Start of Records for this task

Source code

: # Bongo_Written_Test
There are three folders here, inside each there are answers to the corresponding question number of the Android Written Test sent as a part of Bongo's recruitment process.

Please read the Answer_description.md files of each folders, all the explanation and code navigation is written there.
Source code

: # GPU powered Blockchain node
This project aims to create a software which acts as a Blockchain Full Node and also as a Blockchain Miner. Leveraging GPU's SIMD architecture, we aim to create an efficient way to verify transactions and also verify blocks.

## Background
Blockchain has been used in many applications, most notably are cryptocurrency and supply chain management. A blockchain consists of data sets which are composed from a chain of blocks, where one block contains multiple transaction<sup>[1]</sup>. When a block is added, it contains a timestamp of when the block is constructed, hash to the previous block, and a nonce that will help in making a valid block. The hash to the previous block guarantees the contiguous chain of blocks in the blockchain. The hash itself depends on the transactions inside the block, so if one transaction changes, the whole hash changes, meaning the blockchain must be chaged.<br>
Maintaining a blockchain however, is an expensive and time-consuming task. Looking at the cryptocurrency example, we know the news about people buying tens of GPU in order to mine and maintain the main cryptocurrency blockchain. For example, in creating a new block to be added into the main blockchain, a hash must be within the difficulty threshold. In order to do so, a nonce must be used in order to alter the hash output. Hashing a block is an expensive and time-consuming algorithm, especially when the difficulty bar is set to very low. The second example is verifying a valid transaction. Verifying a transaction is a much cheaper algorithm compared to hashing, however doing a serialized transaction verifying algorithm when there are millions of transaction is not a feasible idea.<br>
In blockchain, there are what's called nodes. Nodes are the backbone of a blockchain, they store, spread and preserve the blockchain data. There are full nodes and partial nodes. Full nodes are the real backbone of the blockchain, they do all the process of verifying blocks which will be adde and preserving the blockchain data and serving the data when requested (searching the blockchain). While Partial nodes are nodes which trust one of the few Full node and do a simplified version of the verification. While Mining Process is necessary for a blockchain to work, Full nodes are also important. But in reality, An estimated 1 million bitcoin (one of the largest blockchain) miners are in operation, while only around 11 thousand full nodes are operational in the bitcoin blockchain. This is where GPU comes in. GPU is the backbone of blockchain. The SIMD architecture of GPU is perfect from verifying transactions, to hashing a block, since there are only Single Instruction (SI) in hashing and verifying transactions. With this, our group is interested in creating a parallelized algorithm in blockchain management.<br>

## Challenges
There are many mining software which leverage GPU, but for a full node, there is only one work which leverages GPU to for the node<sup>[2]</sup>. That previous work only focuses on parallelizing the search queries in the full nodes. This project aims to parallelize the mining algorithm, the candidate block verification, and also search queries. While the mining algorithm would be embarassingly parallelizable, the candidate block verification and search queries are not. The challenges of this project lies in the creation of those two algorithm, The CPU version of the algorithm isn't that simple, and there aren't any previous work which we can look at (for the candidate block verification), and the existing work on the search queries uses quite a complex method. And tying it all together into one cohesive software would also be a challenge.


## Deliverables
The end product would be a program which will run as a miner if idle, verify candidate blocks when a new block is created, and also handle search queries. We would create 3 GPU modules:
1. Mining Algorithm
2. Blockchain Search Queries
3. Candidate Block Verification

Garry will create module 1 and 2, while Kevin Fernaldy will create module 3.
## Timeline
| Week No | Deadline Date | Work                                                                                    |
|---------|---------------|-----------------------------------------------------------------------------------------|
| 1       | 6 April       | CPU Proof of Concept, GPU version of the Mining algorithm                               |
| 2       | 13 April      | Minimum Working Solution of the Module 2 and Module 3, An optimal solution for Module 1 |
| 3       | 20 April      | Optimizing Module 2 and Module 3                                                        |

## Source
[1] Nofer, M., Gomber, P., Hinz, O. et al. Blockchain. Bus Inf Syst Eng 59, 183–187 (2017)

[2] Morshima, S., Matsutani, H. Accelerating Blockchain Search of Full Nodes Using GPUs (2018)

End of Records for this task

Display in full every line from the entries above in which the word "each" appears.

### Your solution
There are three folders here, inside each there are answers to the corresponding question number of the Android Written Test sent as a part of Bongo's recruitment process.
Please read the Answer_description.md files of each folders, all the explanation and code navigation is written there.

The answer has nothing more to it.